[Provided material — start]

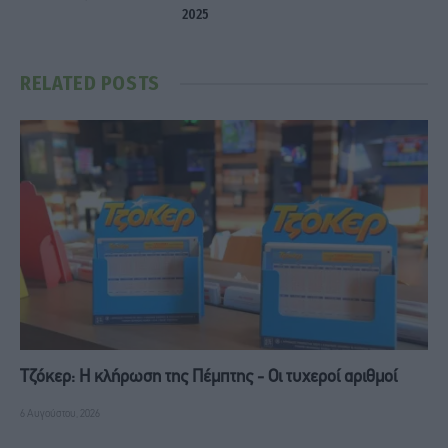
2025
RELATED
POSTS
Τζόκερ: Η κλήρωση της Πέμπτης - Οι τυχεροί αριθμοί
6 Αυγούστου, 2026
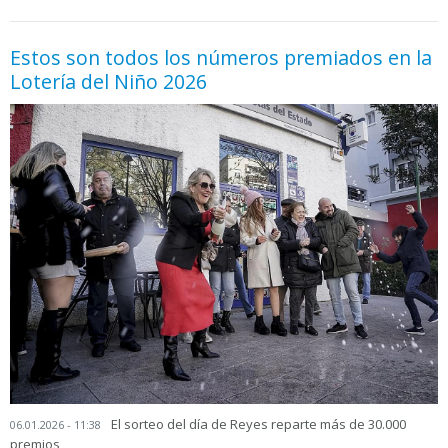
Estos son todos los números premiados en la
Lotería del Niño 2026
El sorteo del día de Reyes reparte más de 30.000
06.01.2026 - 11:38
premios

[Provided material — finish]
[Provided material — start]

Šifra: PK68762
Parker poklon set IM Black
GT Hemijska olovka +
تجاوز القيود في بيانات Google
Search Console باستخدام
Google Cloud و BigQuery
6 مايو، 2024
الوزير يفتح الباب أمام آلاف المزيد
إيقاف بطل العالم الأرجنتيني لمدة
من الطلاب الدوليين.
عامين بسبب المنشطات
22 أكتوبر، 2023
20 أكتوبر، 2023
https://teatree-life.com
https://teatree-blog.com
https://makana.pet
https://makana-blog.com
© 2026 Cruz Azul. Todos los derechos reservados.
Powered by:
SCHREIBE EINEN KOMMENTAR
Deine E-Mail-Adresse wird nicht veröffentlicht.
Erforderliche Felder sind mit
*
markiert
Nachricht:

[Provided material — finish]

▶ Your objective
Retype only this portion of the data above: the line containing "6 مايو، 2024", the line containing "https://makana-blog.com", and all lines between them, exactly.

▶ Answer to this problem
6 مايو، 2024
الوزير يفتح الباب أمام آلاف المزيد
إيقاف بطل العالم الأرجنتيني لمدة
من الطلاب الدوليين.
عامين بسبب المنشطات
22 أكتوبر، 2023
20 أكتوبر، 2023
https://teatree-life.com
https://teatree-blog.com
https://makana.pet
https://makana-blog.com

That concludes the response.